_RECORDS TO USE:_
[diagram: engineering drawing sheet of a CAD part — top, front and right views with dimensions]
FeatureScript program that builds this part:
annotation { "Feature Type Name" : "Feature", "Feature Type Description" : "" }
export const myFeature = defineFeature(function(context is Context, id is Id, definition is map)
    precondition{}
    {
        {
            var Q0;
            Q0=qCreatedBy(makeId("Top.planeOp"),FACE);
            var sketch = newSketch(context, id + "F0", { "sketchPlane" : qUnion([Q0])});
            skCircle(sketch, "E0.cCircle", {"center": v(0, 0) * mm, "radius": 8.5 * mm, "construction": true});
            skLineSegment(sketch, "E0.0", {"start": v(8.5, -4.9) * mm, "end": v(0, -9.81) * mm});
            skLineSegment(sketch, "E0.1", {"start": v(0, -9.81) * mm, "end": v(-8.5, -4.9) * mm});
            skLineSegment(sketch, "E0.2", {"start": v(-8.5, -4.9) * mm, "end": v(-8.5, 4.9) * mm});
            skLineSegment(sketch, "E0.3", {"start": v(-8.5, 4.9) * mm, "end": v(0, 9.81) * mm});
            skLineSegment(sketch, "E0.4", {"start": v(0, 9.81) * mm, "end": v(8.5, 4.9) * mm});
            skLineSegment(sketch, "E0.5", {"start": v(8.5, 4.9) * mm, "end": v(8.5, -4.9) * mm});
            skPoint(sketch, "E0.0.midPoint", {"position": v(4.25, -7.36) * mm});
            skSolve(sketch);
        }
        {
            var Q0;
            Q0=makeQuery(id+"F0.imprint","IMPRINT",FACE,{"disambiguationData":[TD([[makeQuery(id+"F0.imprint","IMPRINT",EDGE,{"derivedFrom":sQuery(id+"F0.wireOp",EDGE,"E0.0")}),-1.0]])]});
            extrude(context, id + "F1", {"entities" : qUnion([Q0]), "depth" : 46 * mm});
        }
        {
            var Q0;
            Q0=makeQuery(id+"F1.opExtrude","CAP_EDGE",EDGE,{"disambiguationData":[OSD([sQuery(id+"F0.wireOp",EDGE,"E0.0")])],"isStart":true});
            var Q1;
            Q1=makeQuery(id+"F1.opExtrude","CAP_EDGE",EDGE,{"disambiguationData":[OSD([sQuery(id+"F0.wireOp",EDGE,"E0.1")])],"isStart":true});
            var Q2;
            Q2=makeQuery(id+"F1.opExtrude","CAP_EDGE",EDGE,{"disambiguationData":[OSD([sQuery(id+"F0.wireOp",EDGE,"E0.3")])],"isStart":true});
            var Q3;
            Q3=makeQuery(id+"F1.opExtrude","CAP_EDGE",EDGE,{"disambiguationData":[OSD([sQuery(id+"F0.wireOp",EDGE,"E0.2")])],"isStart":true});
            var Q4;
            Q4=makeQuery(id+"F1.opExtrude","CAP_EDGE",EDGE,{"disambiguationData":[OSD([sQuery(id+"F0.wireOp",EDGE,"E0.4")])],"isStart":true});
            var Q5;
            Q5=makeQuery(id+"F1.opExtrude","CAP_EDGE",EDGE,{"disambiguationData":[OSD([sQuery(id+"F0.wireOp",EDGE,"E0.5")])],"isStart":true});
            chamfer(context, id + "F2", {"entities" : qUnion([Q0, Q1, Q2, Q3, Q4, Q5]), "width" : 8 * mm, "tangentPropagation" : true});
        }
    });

_SET TASK:_ Please collect every line in the items above that contains the string "EDGE", matching case exactly.

_WRITTEN SOLUTION:_
            Q0=makeQuery(id+"F0.imprint","IMPRINT",FACE,{"disambiguationData":[TD([[makeQuery(id+"F0.imprint","IMPRINT",EDGE,{"derivedFrom":sQuery(id+"F0.wireOp",EDGE,"E0.0")}),-1.0]])]});
            Q0=makeQuery(id+"F1.opExtrude","CAP_EDGE",EDGE,{"disambiguationData":[OSD([sQuery(id+"F0.wireOp",EDGE,"E0.0")])],"isStart":true});
            Q1=makeQuery(id+"F1.opExtrude","CAP_EDGE",EDGE,{"disambiguationData":[OSD([sQuery(id+"F0.wireOp",EDGE,"E0.1")])],"isStart":true});
            Q2=makeQuery(id+"F1.opExtrude","CAP_EDGE",EDGE,{"disambiguationData":[OSD([sQuery(id+"F0.wireOp",EDGE,"E0.3")])],"isStart":true});
            Q3=makeQuery(id+"F1.opExtrude","CAP_EDGE",EDGE,{"disambiguationData":[OSD([sQuery(id+"F0.wireOp",EDGE,"E0.2")])],"isStart":true});
            Q4=makeQuery(id+"F1.opExtrude","CAP_EDGE",EDGE,{"disambiguationData":[OSD([sQuery(id+"F0.wireOp",EDGE,"E0.4")])],"isStart":true});
            Q5=makeQuery(id+"F1.opExtrude","CAP_EDGE",EDGE,{"disambiguationData":[OSD([sQuery(id+"F0.wireOp",EDGE,"E0.5")])],"isStart":true});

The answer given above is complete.